In Henry V the French princess’s broken English and the English king’s broken French[6] seem to follow an ancient dramatic tradition that regards language difference as comic, a tradition that dates from Aristophanes, with the broken Greek of caricature figures such as the archer from Skythia at the end of his Thesmophoriazusae. The king himself is aware of the comic outcome of his attempts to speak the language of the princess, to whom he declares: “I shall never move thee in French, unless it be to laugh at me” (5.2.185-86). As it becomes obvious in the scene between Catherine and Alice, Shakespeare’s French is no good, either; however, it is good enough for his audience.

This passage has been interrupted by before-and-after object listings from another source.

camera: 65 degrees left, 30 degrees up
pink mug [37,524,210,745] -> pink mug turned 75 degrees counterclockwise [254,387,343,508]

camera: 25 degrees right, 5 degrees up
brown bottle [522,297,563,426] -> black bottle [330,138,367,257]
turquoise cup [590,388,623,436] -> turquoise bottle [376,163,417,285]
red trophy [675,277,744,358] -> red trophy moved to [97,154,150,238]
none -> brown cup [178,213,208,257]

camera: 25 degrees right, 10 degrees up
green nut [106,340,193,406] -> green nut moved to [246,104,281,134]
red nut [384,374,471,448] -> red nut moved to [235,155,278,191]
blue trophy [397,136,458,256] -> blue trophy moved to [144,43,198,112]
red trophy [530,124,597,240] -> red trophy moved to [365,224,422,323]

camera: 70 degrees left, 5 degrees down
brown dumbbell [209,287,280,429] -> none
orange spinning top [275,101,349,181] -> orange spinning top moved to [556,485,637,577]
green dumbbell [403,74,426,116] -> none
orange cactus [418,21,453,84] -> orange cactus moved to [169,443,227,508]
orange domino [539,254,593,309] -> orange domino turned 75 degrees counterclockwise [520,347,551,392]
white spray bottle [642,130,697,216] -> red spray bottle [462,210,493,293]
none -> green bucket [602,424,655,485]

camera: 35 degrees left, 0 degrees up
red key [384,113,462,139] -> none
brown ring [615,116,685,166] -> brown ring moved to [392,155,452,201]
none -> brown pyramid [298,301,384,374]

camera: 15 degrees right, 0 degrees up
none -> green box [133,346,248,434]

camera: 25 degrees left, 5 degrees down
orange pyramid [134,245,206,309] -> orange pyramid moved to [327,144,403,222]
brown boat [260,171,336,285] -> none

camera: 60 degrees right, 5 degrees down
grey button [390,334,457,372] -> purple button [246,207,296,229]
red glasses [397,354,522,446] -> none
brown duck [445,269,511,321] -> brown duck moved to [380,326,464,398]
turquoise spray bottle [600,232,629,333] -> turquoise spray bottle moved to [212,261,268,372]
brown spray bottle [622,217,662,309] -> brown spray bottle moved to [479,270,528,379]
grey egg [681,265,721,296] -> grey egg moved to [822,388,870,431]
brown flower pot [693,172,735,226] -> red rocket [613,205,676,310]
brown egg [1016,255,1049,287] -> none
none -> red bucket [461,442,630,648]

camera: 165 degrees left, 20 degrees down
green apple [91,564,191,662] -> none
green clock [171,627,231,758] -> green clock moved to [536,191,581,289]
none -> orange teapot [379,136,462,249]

But Alice’s and Catherine’s English and Harry’s French is not the only comic element in the conversations among them. E. A. M. Colman traces examples of obscene language, also popular among early modern spectators considering its frequent use in plays by Shakespeare and his contemporaries. In Catherine’s English lesson Colman reads two sexual puns in the words “cown”, spelled “count” in the Folio, and “foot”, relating the former to the English word for the female reproductive organ and the latter to foutre, the French word for sexual intercourse(105).[7]

Although the princess’s English is apparently almost non-existent, at least at that point of the play, it seems that she can tell what is improper, and even articulates this impropriety, in case the audience hasn’t noticed:“De foot et de cown? O Seigneur Dieu! Ils sont des mots de son mauvais, corruptible, gros, et impudique, et non pour les dames d’ honneur d’ user. Je ne voudrais prononcer ces mots devant les seigneurs de France pour tout le monde” (48-52).[8]Craik translates: “De foot, and de coun? O Lord God, they are words of evil sound, corrupting, gross, and immodest, and not for ladies of honour to use. I would not pronounce these words before the lords of France for all the world” (224). Of course, the audience’s French in Shakespeare’s theatre would probably be as poor as Catherine’s English; however, the vocabulary of the two languages is common to a great extent, so that words like“corruptible”, “gros” and“impudique” can easily be understood as “corruptible”, “gross”, and “impudent”, even with slight differences in meaning. Colman makes an interesting audience-oriented observation regarding both the puns and Catherine’s reaction: “At the lowest level, these quibbles would please the most stridently anti-French section of a popular Elizabethan audience. For the more sophisticated, Catherine’s embarrassment would foreshadow the engaging modesty with which she later meets the advances of King Henry” (105).